Taxes are theft
You can't own land
You might like Georgism.
Let's hijack this thread shall we?
George believed that although
scientific experiments could not be performed in political economy, theories could be tested by comparing different societies with different conditions and by
thought experiments about the effects of various factors.
I agree. Normally people just throw up their hands if there is more than one variable, but I do think that by modeling enough variables you can see clear correlations and that is why I believe and will readily assert that all economic history has been completely consistent on one point: Economic liberty makes people wealthy, wealthy people are more peaceful than non-wealthy people, non-wealthy people get jealous, disrupt the supply chains (economic liberty) of the wealthy people and thus unnecessary suffering results.

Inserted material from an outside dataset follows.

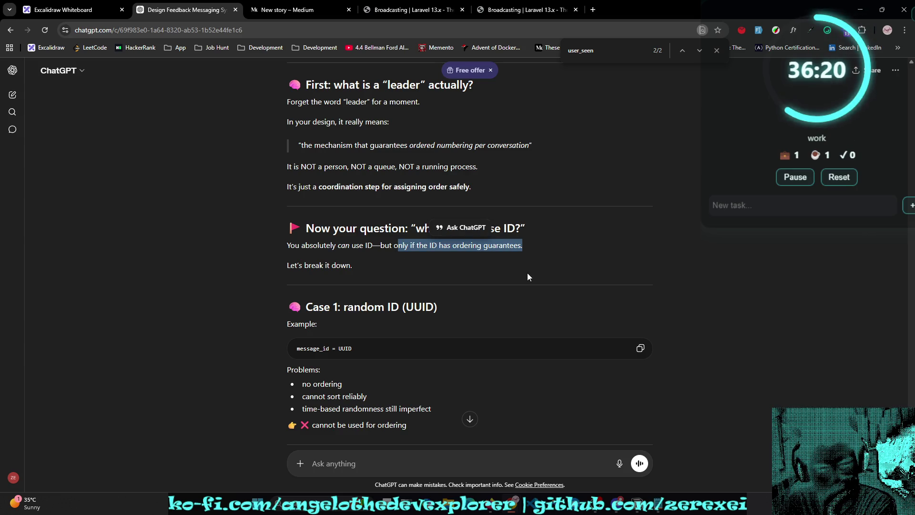
pyautogui.scroll(-1, 527, 273)
pyautogui.scroll(-1, 527, 277)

War is just one such example.
The end of war and poverty, our golden age, awaits us just as soon as we can get the envy out of our eyes. Or in other words, if there is such a thing as too much economic liberty, an incremental change towards more liberty that resulted in a society that was worse than what existed before; I've never seen the example pointed out.
Societies become less free not because freedom wasn't working, but because it was working "too well". When you become strong, someone will want to enslave you. When you get something nice someone will want to steal it.
Applying this method, he concluded that many of the problems that beset society, such as poverty, inequality, and economic booms and busts, could be attributed to the private ownership of the necessary resource: land rent.
The boom and bust cycles have nothing to do with land rent. It is caused by irrational speculative investment prompted by government theft, spending, and later reinforced by keynesian economic theory which erroneously considers savings to be inefficient.
Inequality is partially due to differences in productive capacity. Some of course is due to theft, fraud, and equivalent actions like currency manipulation. It's not an inherent problem because people have a right to do the bare minimum if that's the kind of life they want to lead.
Poverty is relative. The only absolute poverty is starvation and exposure. People having what they want is a good, and we don't want people on average to have less quality of life than previous generations that's a very bad sign; but to the extent that this is just a synonym for inequality it is not an inherent problem.
George argues that the appropriation of land rent for private use contributes to persistent poverty in spite of technological progress
Easy to see why someone could come to that conclusion. Renting is what poor people do to make sure they stay poor, and in the case of pure ground rent it's especially easy case to argue. That's a thing in the USA for those who aren't aware. You can rent land and then plop a trailer home on it. You own the home, but not the land; and it's really the worst of everything since you still can't easily move the "house".
However, if it's the concept of rent in general simply saying you don't own the land doesn't remove it. You can rent a car, and if you rent an apartment that's not much different. If a government made it illegal to rent an apartment (besides being immoral) people would stop building apartment buildings. Then they could build condos I suppose but still since a building is something that a person (or many persons) produce it can be owned according to me and presumably according to the georgians.
George believed there was an important distinction between common and collective property.
I agree, but I wouldn't even call "collective property" property. It's just a natural resource. When you call it "property" you invoke a bunch of concepts like who owns it and how that collective entity decides things yada yada.
I would favor an entirely different conception. The only real question that needs to be answered is: How are disputed claims resolved. I wrote a draft of an example system that would work more or less by bidding with a loanable but non-alienable "claim credit", 1 per person.
I think this especially should be "written in stone" because you really do not want a government having arbitrary authority to decide what is important for what reasons just because a slight majority has an opinion. You absolutely need the wonderfully stabilizing/rationalizing effect of "put your money (or claim credit) where your mouth is".
the privilege to exclude others from locations
Yes, that is precisely the correct words to use. It's a privilege, to gain a privilege you need consent from others. Most of us want exclusive use of some land, and we certainly all trade with people who want or need this. We basically just need a system to auto-negotiate that and the only reason the normal market doesn't work is because it is premised on the concept of ownership. The free market can be rehabilitated simply by assigning every human equal stake in the natural resources of the planet.
Of course in the real world context there are national borders to be aware of, and the system would need to be considerably more complicated without the premise of a global legal framework. So you can have each county run their own version so as not to encourage any country to spam their population to take over the world.
Benjamin Franklin and
Winston Churchill made similar distributional and efficiency arguments for taxing land rents. They noted that the costs of taxes and the benefits of public spending always eventually apply to and enrich the owners of land.
I don't think Franklin could have been so stupid as to say "always", and if he was boy did he not see what was coming.
Ecological economists might price pollution fines more
conservatively to prevent inherently unquantifiable damage to the environment
"unquantifiable damage" is never going to be a legitimate factor.
An early criticism of Georgism was that it would generate too much public revenue and result in unwanted growth of government, but later critics argued that it would not generate enough income to cover government spending.
It's almost like somehow governments operated at 3-8% GDP and now they are like 40-60% GDP
Almost like there is something wrong with the theories that are causing people to think government expansion is a solution.